Recently, there has been misinformation surrounding tribal interests regarding the Enbridge Energy Line 3/Minnesota Public Utilities Commission (PUC) process, and "Leech Lake Band of Ojibwe" and "tribal interests" are being spoken about to fit different agendas. I am writing to set the record straight with our Leech Lake Band of Ojibwe's position on the pipeline replacement proposals currently under consideration by the PUC.
Leech Lake Reservation is our homeland, and the waters and the food it provides are the reason our people are here and how we have sustained ourselves as a people spiritually, culturally and economically. We are a canoe people, and water ties us together. We cannot move or replace our reservation if there were an oil-spill disaster.
Our people have lived with these pipelines running through our lakes and reservation since the 1950s. Multiple generations have seen how the pipeline companies and governments ignore our interests and continue to pump oil through our lands. It has come to a point where pipes can no longer be safely put in this corridor.
We respect the Minnesota government and hope it shares the sentiment and respects our tribal sovereignty when we say loud and clear the position of the Leech Lake Band of Ojibwe: We want pipelines to end, and we will not allow another oil pipeline to be laid in our 42 miles of reservation.
I am a government official, a father and an Anishinaabe man. As a government official, I am chosen to speak for my fellow Leech Lakers and deal with the ramifications if they don't agree with me. As a parent, I am allowed to speak for my family, make decisions and deal with those consequences. But as an Anishinaabe man, I do not speak for all Anishinaabe or talk about "tribal interests" and group all natives together. This has been missing from this discussion since it began and is missing from most political discussions altogether.
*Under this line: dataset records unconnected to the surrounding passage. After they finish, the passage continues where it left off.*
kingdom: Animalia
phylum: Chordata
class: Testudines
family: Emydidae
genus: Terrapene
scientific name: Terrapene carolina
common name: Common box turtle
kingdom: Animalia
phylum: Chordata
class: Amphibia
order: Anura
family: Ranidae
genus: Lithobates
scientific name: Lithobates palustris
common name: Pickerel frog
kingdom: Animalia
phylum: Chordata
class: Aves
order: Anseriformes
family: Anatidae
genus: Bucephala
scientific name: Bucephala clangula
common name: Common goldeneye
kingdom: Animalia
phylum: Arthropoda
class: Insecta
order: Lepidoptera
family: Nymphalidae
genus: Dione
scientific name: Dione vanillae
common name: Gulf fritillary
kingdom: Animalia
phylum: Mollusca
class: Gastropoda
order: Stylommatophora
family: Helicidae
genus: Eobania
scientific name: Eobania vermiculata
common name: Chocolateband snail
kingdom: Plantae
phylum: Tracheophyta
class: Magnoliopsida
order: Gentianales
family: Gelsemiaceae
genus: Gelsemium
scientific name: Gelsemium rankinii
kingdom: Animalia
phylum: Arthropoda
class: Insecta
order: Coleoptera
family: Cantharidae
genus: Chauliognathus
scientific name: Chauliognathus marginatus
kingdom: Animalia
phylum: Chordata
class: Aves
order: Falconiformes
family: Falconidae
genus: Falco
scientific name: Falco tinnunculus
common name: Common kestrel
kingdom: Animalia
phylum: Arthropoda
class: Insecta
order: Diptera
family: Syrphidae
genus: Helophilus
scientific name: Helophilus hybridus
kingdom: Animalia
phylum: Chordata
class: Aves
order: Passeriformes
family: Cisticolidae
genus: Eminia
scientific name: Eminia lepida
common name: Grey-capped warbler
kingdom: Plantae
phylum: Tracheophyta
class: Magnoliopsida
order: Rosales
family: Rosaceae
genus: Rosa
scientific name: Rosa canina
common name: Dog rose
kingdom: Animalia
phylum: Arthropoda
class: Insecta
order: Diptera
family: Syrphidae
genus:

The Leech Lake Band speaks for itself. Beware of special-interest groups who are quick to tell you what the Anishinaabe want.
There are three proposed options under consideration by the PUC regarding Line 3.
The first, the "in-trench replacement" option, is very risky and not fully vetted in the environmental-impact statement. In particular, it burdens Leech Lake with two vast construction projects: one to remove the old line and a second to replace it in the trench. This heavy-machinery work must be in the same 200-foot-wide corridor as five other pipelines that would be still pumping light and heavy crude oil at roughly 2,275,000 barrels (95.5 million gallons) per day. Portions of this corridor have pipelines intertwined and crossing over one another, adding to the pollution risk.